Stored data:
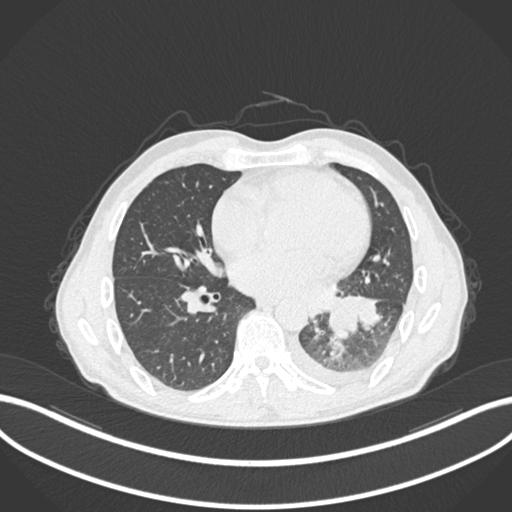
Chest CT, one axial slice; slice 103 of 222 in the series (ordered by position); 120 kVp; lung window (W 1500 / L -600 HU); 1 mm slice thickness; 512 × 512 image matrix, field of view 400 × 400 mm. Patient: male, 47 years. Case-level facts recorded for this patient, not image findings: clinical TNM (as recorded): T3 N1 M1c; histopathological grade: G3.
Structures marked on this image (bounding box drawn by a radiologist):
- lung tumour (recorded histology: small cell carcinoma): bounding box <328,294,361,340> (left, top, right, bottom; pixels)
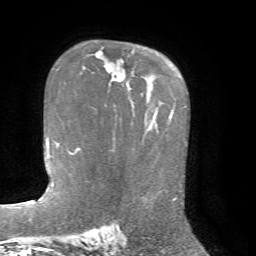
Breast MRI, one axial slice. Position 49 of 72 along the scan axis. Cropped to one breast. Dynamic contrast-enhanced series, time point 2 of 7 at this slice position (early post-contrast). 1.5 T. TE 4.2 ms, TR 8.7 ms. 256 × 256 image matrix, field of view 180 × 180 mm. Female patient.
Structures marked on this image (semi-automatically segmented with operator editing):
- enhancing-tissue mask used for the functional tumour volume (all voxels passing the contrast-enhancement thresholds inside the analysis volume; usually the tumour): bounding box <81,64,134,82> (left, top, right, bottom; pixels)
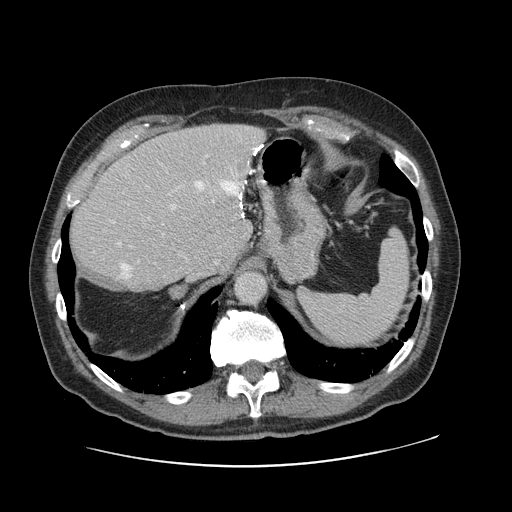
Contrast-enhanced abdominal CT, one axial slice; 120 kVp; intravenous contrast given; soft-tissue window (W 400 / L 40 HU); 2.5 mm slice thickness; 512 × 512 image matrix. Case-level facts recorded for this patient, not image findings: patient: male, age 46 years at operation; diagnosis: colorectal cancer liver metastases, imaged before liver resection; multiple liver metastases: no; largest metastasis: 3.3 cm.
Outlined on this slice (outlined manually by an expert reader):
- hepatic veins: bounding box (x1, y1, x2, y2) in pixels: (121, 145, 262, 278)
- liver: (70, 124, 265, 292)
- planned liver remnant (the part of the liver to remain after resection): (70, 153, 241, 292)
- portal vein (with intrahepatic branches): (117, 204, 176, 246)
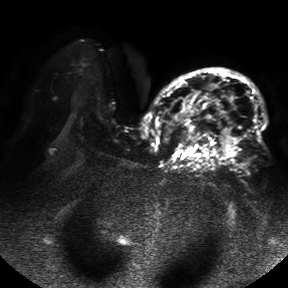
Breast MRI, one axial slice; position 30 of 50 along the scan axis; diffusion-weighted series; image 2 of 4 stored at this slice position (different b-values; order by instance number); 1.5 T; 288 × 288 image matrix, field of view 390 × 390 mm. Female patient.
Outlined on this slice (expert manual segmentation):
- tumour on diffusion-weighted imaging: bounding box [x1, y1, x2, y2] px = [167, 91, 238, 159]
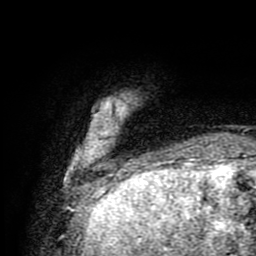
Breast MRI (dynamic contrast-enhanced), one axial slice; slice 14 of 80 in the series (ordered by position); cropped to one breast; dynamic contrast-enhanced series, time point 2 of 9 at this slice position (early post-contrast); 1.5 T; TE 4.2 ms, TR 7 ms; 256 × 256 image matrix, field of view 160 × 160 mm. Female patient.
Structures marked on this image (semi-automatically segmented with operator editing):
- enhancing-tissue mask used for the functional tumour volume (all voxels passing the contrast-enhancement thresholds inside the analysis volume; usually the tumour): bounding box (x1, y1, x2, y2) in pixels: (78, 150, 190, 171)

WORK ITEM: Find every line above that contains the word "post", and return each one.

TASK ANSWER:
Breast MRI, one axial slice. Position 49 of 72 along the scan axis. Cropped to one breast. Dynamic contrast-enhanced series, time point 2 of 7 at this slice position (early post-contrast). 1.5 T. TE 4.2 ms, TR 8.7 ms. 256 × 256 image matrix, field of view 180 × 180 mm. Female patient.
Breast MRI (dynamic contrast-enhanced), one axial slice; slice 14 of 80 in the series (ordered by position); cropped to one breast; dynamic contrast-enhanced series, time point 2 of 9 at this slice position (early post-contrast); 1.5 T; TE 4.2 ms, TR 7 ms; 256 × 256 image matrix, field of view 160 × 160 mm. Female patient.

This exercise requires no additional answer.